Under certain circumstances, you have rights under UK Data Protection Act 2018 (DPA) and the EU General Data Protection Regulation 2016/679 (GDPR) in relation to your personal information.  

You may have the right to:  

  • be informed of how we will use your data as provided by this Policy 

  • access the information held about you. Your right of access can be exercised in accordance with data protection law; 

  • object to us processing or ask us to restrict the processing of your personal information for any of the purposes listed in this Policy, at any time 

  • ask us to update and correct any out-of-date or incorrect personal information that we hold about you free of charge 

  • ask us to erase or delete your personal information (in certain circumstances).
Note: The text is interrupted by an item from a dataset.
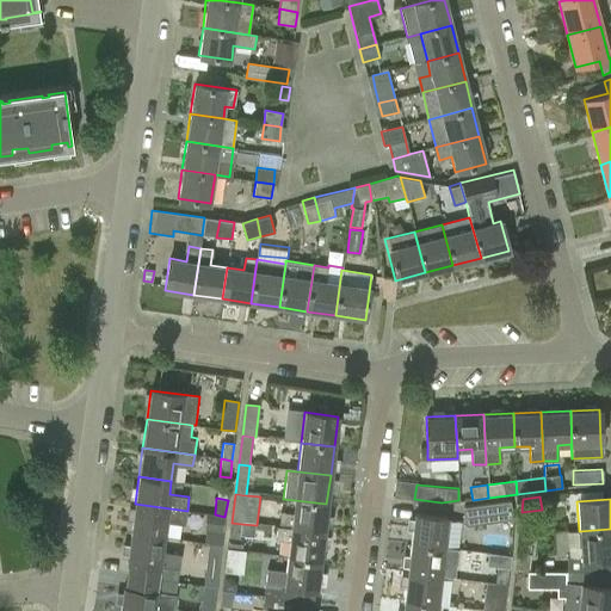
[(295,500),(291,529),(322,532),(326,504),(295,500)]
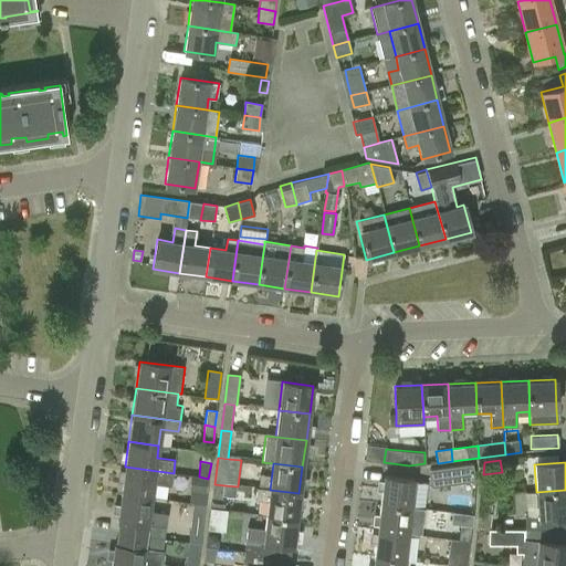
[(427,482),(432,488),(475,481),(472,464),(428,470),(427,482)]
We will do our best to respond to such requests, but these are subject to certain limitations such as legal requirements 

  • Request a transfer of your personal information (again in certain circumstances) 

You should find it easy to access and amend the personal information that we hold on you by going into MyIIRSM or requesting that we stop contacting you via info@iirsm.org. It’s your data and we want to make sure you feel in control of it. 

If you have an online account with us, you can amend your personal details and email contact preferences at any time. Simply sign in to MyIIRSM on the website and access your account with your password. 

Or, if you prefer, you can contact us by phone, email, or in writing using our contact details: 

IIRSM 
Suite 107-108, 150 Minories  
London, EC3N 1LSN 
United Kingdom 

Registered in England and Wales 
Charity Number: 1107666 

Enquiries: +44 (0)20 8741 9100 

Fax: +44 (0)20 8741 1349 

Email: info@iirsm.org 

We will respond to your request promptly and look to resolve any query within 30 days and free of charge. However, we reserve the right to refuse or charge an administrative fee for the furthering of any of the above requests if they are done so in a frivolous, vexatious or excessive manner. We will always notify you if such a charge is being applied. 

You also have the right to make a complaint at any time and we appreciate the chance to deal with your concerns in the first instance. To register a complaint please email us at info@iirsm.org 

If you are dissatisfied by our reply then you have the right to lodge a complaint to the Information Commissioner’s Office (ICO), the UK supervisory authority for data protection issues. You can contact the Information Commissioner’s Office by telephone on 0303 123 1113, or by using the live chat service which is available through the Information Commissioner’s website www.ico.org.uk

12. Changes to Our Privacy Policy

We reserve the right to update this privacy notice at any time and will make available a new privacy notice on this website. We may also notify you in other ways from time to time about the processing of your personal information. 

This privacy policy was last updated in January 2024.